Top Indian sprinter Dutee Chand has been banned from competition for four years after she failed two doping tests, local media reported Friday.
Chand is a two-time Asian Games silver medallist who holds the Indian national 100-metre women's record of 11.17 seconds, and is also one of the country's most famous LGBTQ figures.
The 28-year-old said in June that she intended to retire after competing in the Paris Olympics next year, which would have been her third appearance after Rio and Tokyo.
But Chand has now been ruled out of competition until at least 2027 after testing positive for banned substances, the Times of India reported late Thursday.
The athlete had been unable to demonstrate that she had taken prohibited drugs without "significant fault or negligence," the newspaper reported, quoting an order by India's Anti-Doping Disciplinary Panel.

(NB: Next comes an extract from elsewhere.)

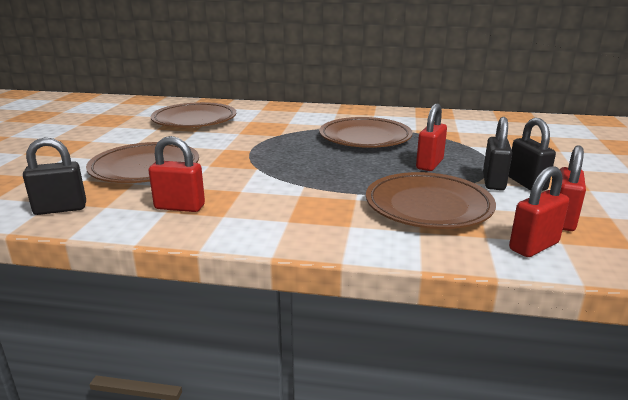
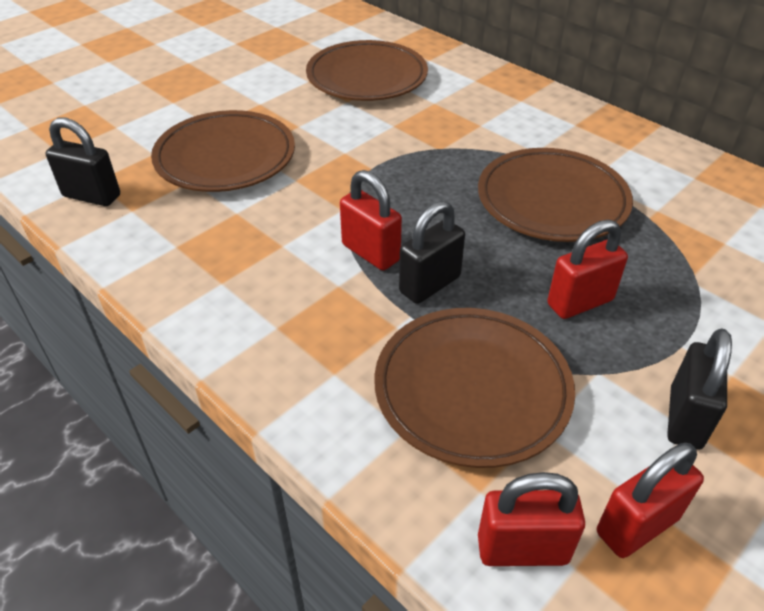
camera: 35 degrees right, 20 degrees up
(180, 207) = (194, 245): red padlock -> red padlock (371, 252)
(493, 182) = (633, 388): black padlock -> black padlock (430, 284)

Chand tested positive for Selective Androgen Receptor Modulators, a class of drugs that mimic the effect of anabolic steroids, according to the report.
Her four-year ban was imposed retrospectively from January, and the report said she had three weeks to appeal the decision.
Chand was born to a poor family in the eastern state of Odisha and announced in 2019 that she was in a same-sex relationship -- a rare move in India.
The revelation prompted a backlash in her home village and Chand said she had struggled to overcome the prejudice.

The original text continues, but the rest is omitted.